== Text section ==

With current narrowing margins and market volatility, effective use of metrics can make the difference for asset managers, according to a new report.

In rocky economic times, asset managers who want to allocate scarce resources more efficiently must apply more rigorous tactics to measuring the impact of distribution, according to kasina, an asset management consultancy.

With current narrowing margins, market volatility and macroeconomic uncertainty, effective use of metrics can make the difference for asset managers who want to sell, service, and market better than the competition, kasina said.

Firms tend to focus on metrics that are easily attainable, those that are necessary for determining variable compensation (for sales), and those that reflect overall firm performance relative to stated goals.

But the metrics currently used leave many important strategic questions unanswered, according to the study.

Though current metrics give firms a top-level, bird's eye view of distribution, they don't adequately measure the many variables that contribute to sales.

Instead, firms should look towards different kinds of metrics to gauge the true value of areas within the firm, such as marketing, whose contribution "has been notoriously difficult to measure in the past," kasina reported.

===
== Data lines ==

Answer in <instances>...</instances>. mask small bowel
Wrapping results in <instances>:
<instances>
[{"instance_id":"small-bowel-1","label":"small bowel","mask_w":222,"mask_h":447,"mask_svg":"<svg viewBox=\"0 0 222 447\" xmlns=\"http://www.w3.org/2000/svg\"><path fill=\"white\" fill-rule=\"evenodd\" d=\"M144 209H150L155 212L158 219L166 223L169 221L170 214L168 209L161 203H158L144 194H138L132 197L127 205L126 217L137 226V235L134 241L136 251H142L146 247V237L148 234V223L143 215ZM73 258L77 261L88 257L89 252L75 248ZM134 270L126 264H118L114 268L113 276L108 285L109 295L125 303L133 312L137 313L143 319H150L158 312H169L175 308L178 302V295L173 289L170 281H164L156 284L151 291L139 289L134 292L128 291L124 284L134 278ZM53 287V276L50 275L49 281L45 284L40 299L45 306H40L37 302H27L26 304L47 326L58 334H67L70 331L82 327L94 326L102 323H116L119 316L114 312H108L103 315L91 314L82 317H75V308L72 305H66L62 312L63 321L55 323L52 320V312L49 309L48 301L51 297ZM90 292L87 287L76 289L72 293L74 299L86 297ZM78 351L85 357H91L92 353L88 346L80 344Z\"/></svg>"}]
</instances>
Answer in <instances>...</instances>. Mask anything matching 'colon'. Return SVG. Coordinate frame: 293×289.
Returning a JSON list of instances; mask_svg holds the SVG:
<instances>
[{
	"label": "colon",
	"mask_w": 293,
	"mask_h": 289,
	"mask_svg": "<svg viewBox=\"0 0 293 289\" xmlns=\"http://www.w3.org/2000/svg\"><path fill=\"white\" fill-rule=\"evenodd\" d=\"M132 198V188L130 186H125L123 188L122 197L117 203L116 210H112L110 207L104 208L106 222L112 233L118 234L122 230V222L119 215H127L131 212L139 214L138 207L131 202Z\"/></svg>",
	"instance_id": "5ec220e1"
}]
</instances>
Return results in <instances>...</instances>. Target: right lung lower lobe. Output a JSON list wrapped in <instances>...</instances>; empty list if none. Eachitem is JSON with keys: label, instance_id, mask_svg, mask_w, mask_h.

===

* **Task instructions**
Output the text about asset managers and distribution metrics again, word for word and in full.

* **Answer below**
With current narrowing margins and market volatility, effective use of metrics can make the difference for asset managers, according to a new report.

In rocky economic times, asset managers who want to allocate scarce resources more efficiently must apply more rigorous tactics to measuring the impact of distribution, according to kasina, an asset management consultancy.

With current narrowing margins, market volatility and macroeconomic uncertainty, effective use of metrics can make the difference for asset managers who want to sell, service, and market better than the competition, kasina said.

Firms tend to focus on metrics that are easily attainable, those that are necessary for determining variable compensation (for sales), and those that reflect overall firm performance relative to stated goals.

But the metrics currently used leave many important strategic questions unanswered, according to the study.

Though current metrics give firms a top-level, bird's eye view of distribution, they don't adequately measure the many variables that contribute to sales.

Instead, firms should look towards different kinds of metrics to gauge the true value of areas within the firm, such as marketing, whose contribution "has been notoriously difficult to measure in the past," kasina reported.